In project we have a code:

return QString("%1\u00B0%2' %3").
    arg(std::abs(data.longitude) / 60).
    arg(std::abs(data.longitude) % 60).
    arg(data.longitude > 0 ? 'E' : 'W');

This string object is printed in QTableView 's cell. The problem is that it prints degree sign correctly only on linux machines but on windows it prints square. How to fix it?

Qt 4.8, Windows XP. Linux (any distribution).

UPD:

We have tried anything but QString::fromLatin1() only helped a bit: on windows now it correctly prints degree sign while on linux we have extra symbol:

°

So, for this moment we have a "solution" like this:

return QString("%1%2%3' %4").
    arg(std::abs(data.longitude) / 60).
#if defined(Q_OS_WIN)
    arg(QString::fromLatin1("\u00B0")).
#else
    arg("\u00B0").
#endif
    arg(std::abs(data.longitude) % 60).
    arg(data.longitude > 0 ? 'E' : 'W');

This is very ugly but it works. I appreciate any other fix.

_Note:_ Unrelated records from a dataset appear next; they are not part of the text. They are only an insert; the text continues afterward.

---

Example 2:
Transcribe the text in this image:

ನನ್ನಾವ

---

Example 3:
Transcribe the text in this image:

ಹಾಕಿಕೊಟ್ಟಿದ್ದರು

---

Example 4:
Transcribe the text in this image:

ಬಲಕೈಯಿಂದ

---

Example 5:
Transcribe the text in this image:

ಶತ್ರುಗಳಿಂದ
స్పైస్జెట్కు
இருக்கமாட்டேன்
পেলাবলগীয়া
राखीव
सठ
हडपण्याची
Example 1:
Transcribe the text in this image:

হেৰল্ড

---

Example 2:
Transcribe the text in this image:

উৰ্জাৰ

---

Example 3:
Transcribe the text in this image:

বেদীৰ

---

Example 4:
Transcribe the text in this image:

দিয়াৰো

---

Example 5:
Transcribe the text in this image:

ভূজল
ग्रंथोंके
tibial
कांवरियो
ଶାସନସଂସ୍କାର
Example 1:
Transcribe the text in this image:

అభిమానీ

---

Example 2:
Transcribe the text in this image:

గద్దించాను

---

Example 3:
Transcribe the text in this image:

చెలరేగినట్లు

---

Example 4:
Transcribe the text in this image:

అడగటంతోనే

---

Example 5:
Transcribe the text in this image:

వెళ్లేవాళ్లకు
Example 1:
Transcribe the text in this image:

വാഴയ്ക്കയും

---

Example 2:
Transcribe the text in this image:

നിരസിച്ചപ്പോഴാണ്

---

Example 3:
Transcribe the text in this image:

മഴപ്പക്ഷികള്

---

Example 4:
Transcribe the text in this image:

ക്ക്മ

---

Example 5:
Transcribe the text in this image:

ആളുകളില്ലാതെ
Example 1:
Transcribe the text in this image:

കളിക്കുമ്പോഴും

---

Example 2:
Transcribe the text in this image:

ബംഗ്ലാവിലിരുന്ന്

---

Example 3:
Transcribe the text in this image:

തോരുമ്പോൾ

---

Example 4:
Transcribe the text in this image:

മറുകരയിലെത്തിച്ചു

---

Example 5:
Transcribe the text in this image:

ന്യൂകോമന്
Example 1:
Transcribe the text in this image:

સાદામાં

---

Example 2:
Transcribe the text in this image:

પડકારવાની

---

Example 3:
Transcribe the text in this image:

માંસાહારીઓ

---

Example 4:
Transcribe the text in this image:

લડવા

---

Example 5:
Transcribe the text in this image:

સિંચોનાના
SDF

It's more or less a happy coincident that the unicode \° (16bit on win 32 on unix) represents a valid 0xb0 for latin1. I would deduce the String from its wchar_t representation like

return QString::fromWString(L"%1\u00B0%2' %3").
    arg(std::abs(data.longitude) / 60).
    arg(std::abs(data.longitude) % 60).
    arg(data.longitude > 0 ? 'E' : 'W');

That should work on both platforms and gives you the freedom to encode chars which do not have an 8bit encoding in latin1.